*REQUIREMENT*:
Write the next post in the forum thread "Lacey is a CRAAAAZY old lady!", continuing after Poseidon's reply about the sweaty buckskin.

*QUOTED PASSAGE*:
--*--
# Lacey is a CRAAAAZY old lady! (plus a video)



## spookychick13 (Jan 1, 2011)

She's such a pretty girl. <3


----------



## myhorsesonador (Jun 21, 2009)

video is privet.


----------



## csimkunas6 (Apr 18, 2010)

^^I agree!! I love seeing pics of her! Glad Rodeo is not the only one that likes to get dirty after getting clean!! Crazy how dirty she got!!! Have fun with that! LOL


----------



## Wallaby (Jul 13, 2008)

myhorsesonador said:


> video is privet.


Sad day! Oops! I think I got it fixed. 



spookychick13 said:


> She's such a pretty girl. <3


Thanks!  She's my baby. haha



csimkunas6 said:


> ^^I agree!! I love seeing pics of her! Glad Rodeo is not the only one that likes to get dirty after getting clean!! Crazy how dirty she got!!! Have fun with that! LOL


Yay! Haha yeah, she's loooooves getting dirty, especially when she's wet. :? 
Well, we have a lesson tomorrow, what would that lesson kid be good for if I didn't make her help clean Lacey off? :lol: I'm basically the worst teacher ever. LOL!!!


----------



## MHFoundation Quarters (Feb 23, 2011)

Looks like she had a wonderful time! 

I have a gray Lacey too...she doesn't miss a mud puddle. Right now she is very pregnant and can't get over so she is gray on top & dark brown on the bottom, despite my valiant grooming efforts *sigh*


----------



## MacabreMikolaj (May 9, 2009)

Hehehehehe, yeah, that whole "let's tire an Arab out" plan always fails miserably. Zierra's dam came to me pretty psychotic and being a dumb 14 year old kid, I got fed up with her fighting me tooth and nail for EVERY single ride trying to gallop. I had ridden her to town 10 miles away, a good chunk of it cantering and headlong gallop - on the way home I was tired and fed up so I went "fine, run til you stop then!" She galloped the ENTIRE 10 miles home without stopping (though she WAS doing an easy canter when we finally arrived). I was so scared, I rubbed her from head to toe in liniment and the next morning, I could barely get out of bed and SHE was galloping around and bucking like she hadn't been ridden in a year! :roll: Let me tell you, buying a Paint has been a bit of a delight in that I can tire her out in a couple miles! LOL

Lacey is so gorgeous, thanks for sharing!


----------



## Poseidon (Oct 1, 2010)

You know..I had the same sweaty horse who didn't want to be hosed off today. Except mine was a buckskin and eventually did tire out to the point where she wouldn't lope anymore (quite a bit later..) Spring is just awesome..
--*--
*LISTED RECORDS*:

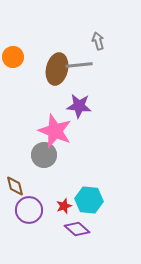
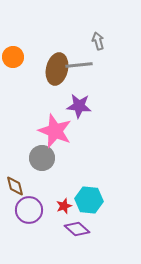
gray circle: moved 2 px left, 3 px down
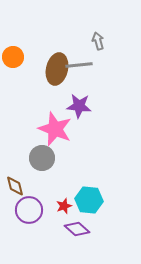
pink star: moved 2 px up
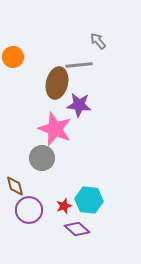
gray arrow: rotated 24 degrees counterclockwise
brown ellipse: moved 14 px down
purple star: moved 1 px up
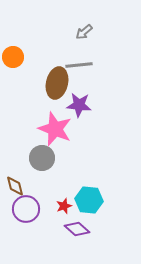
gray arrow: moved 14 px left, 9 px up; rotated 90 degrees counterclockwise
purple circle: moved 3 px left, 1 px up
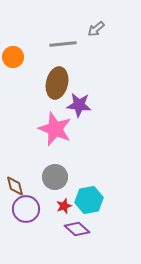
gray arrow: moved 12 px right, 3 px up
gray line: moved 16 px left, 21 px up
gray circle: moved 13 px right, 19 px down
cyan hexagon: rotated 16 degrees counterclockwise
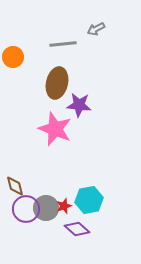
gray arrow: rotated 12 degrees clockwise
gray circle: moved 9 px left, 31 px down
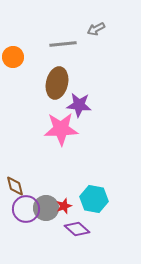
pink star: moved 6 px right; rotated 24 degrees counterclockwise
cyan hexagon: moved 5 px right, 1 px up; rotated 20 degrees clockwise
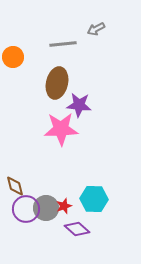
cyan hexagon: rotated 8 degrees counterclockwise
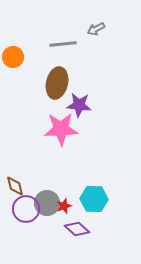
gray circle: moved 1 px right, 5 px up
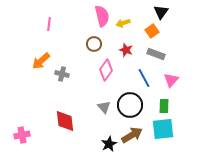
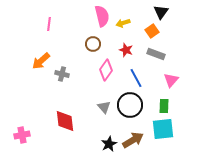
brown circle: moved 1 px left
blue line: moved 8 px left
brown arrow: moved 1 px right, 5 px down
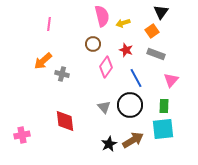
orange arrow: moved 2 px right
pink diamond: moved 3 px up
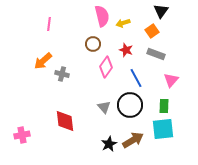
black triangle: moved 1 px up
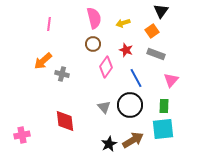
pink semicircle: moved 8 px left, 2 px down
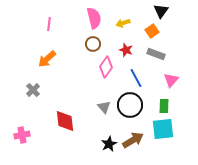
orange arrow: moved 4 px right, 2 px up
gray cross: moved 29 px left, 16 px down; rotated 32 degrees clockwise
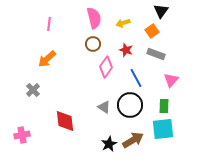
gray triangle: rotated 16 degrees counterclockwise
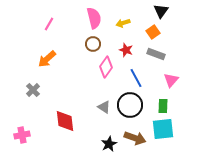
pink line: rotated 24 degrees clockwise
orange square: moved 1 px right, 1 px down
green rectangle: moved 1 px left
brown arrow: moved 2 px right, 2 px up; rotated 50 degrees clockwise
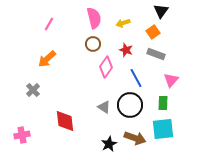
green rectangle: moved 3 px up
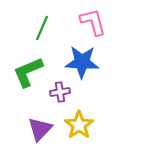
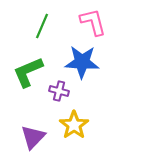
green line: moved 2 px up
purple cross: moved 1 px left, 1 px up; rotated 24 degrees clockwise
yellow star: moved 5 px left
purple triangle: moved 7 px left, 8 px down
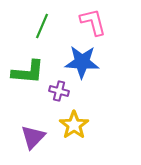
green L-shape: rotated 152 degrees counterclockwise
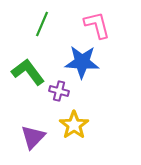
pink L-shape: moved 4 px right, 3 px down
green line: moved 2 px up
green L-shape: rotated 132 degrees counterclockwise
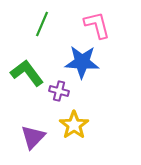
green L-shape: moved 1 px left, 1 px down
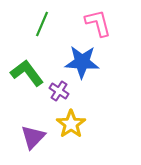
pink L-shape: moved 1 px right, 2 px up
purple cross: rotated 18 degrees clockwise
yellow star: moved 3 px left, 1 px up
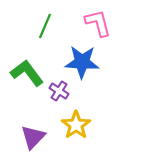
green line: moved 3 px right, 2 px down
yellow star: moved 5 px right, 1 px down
--*--
*FINAL RESULT*:
Silly Lacey. She's so cute. While looking at the pictures I realized she's the only gray arabian that I know of without a "cold" name. The other two are Chilly and Icee. Hmmm.


----------



## tinyliny (Oct 31, 2009)

I like that hillside pasture where she lives. I would love to live there if I were a horse. Nice to see a horse living in a natural way.


----------



## Wallaby (Jul 13, 2008)

MHFoundation Quarters said:


> Looks like she had a wonderful time!
> 
> I have a gray Lacey too...she doesn't miss a mud puddle. Right now she is very pregnant and can't get over so she is gray on top & dark brown on the bottom, despite my valiant grooming efforts *sigh*


Oh, she did! hahaha
Sad day! They'll get dirty however they can! I'm just glad that it was dry enough that my Lacey didn't need her blanket so the mud can just dry out and I (and lesson kid, haha) can brush it out pretty easily tomorrow. I will think your Lacey clean thoughts.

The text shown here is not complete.